CREATE TABLE dwh.temp_users
PARTITION BY TIMESTAMP_TRUNC(inserted_at, DAY)
CLUSTER BY user_id AS
SELECT *
FROM dwh.users;

Step 2: Drop the original table

After confirming that the data exists in the temporary table, drop the original table.

Until this process is complete, the original table is unavailable.

DROP TABLE <dataset_name>.<table_name>;

Example:

DROP TABLE dwh.users;

Step 3: Copy the temporary table

Using the BigQuery console:

Select the temporary table in the Resources pane.
Click Copy table.
In the Destination section:

Choose the destination dataset
Enter the original table name

Complete the copy operation.

Step 4: Drop the temporary table

DROP TABLE <dataset_name>.<tmp_table_name>;

Example:

DROP TABLE dwh.temp_users;

Enable Override Default Target Settings to customize target behavior for this table.
In the Table Loading Mode field, select how data is loaded into the target:
- Upsert Merge (Default): Matches rows based on the selected key columns and updates existing records or inserts new ones.
- Append Only: Appends incoming data to the target table without updating existing rows.
- Overwrite: Replaces the existing data in the target table with the incoming data during each load.
note
If no key columns are selected, the system automatically applies Append Only loading mode.

Configure merge method for a target table

To define how records are merged into the target table when Upsert Merge loading mode is selected.

In the Merge Method field, select one of the following options:
- Merge (Default): Inserts new rows when they do not exist in the target and updates existing rows using a MERGE clause.
  warning
  The values in the selected Merge Key columns must be unique within the source data.

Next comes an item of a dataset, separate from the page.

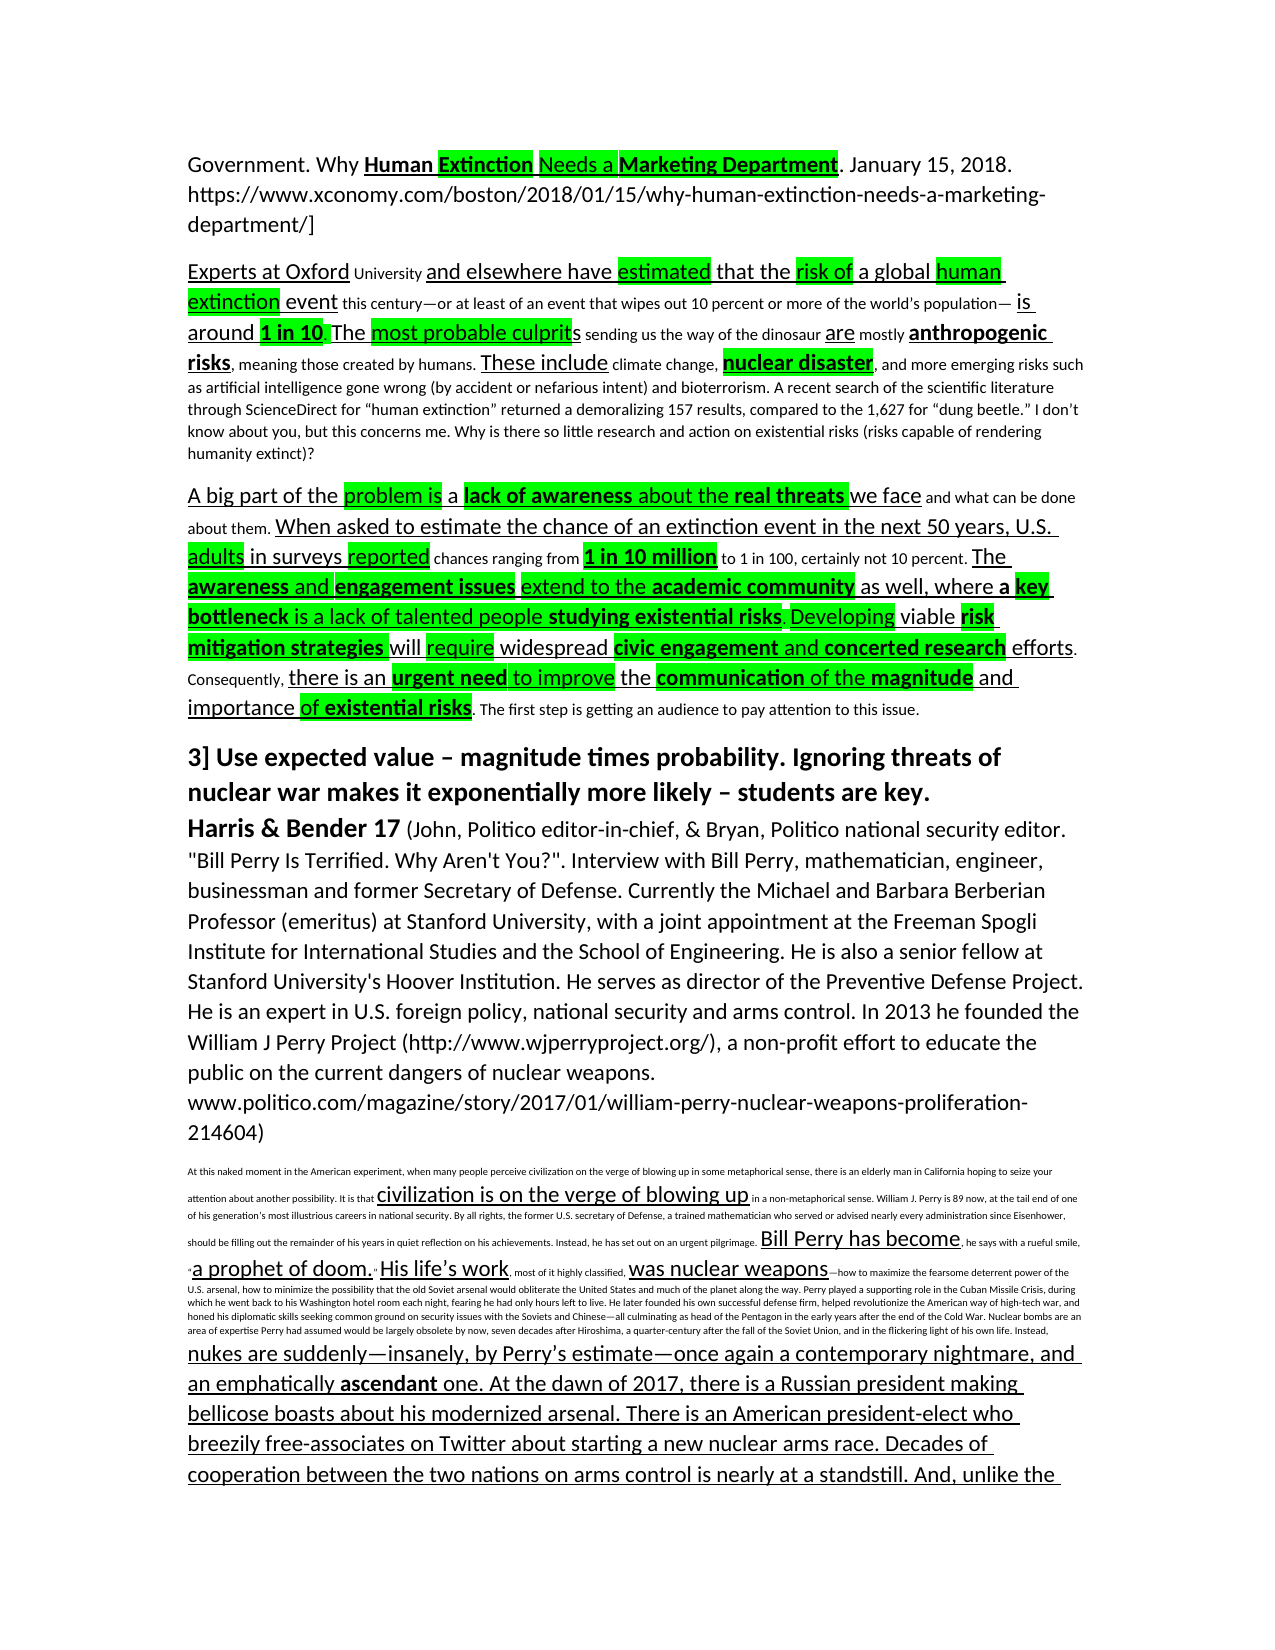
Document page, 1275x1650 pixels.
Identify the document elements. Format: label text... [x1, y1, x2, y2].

If duplicate keys are present in the source, the BigQuery river fails with the following error: UPDATE/MERGE must match at most one source row for each target row.
- Switch – Merge: Replaces the entire target table with the incoming data during the load operation.
Click Apply Changes to save the merge configuration.
warning
When using Merge (Optimized with Partition Pruning), updating a partition column value can create duplicate records because the original row may exist in a different partition.
Recommendation:
- Avoid changing partition column values.
- If partition changes are required, ensure only one record exists per key, or use Switch-Merge to rewrite the table.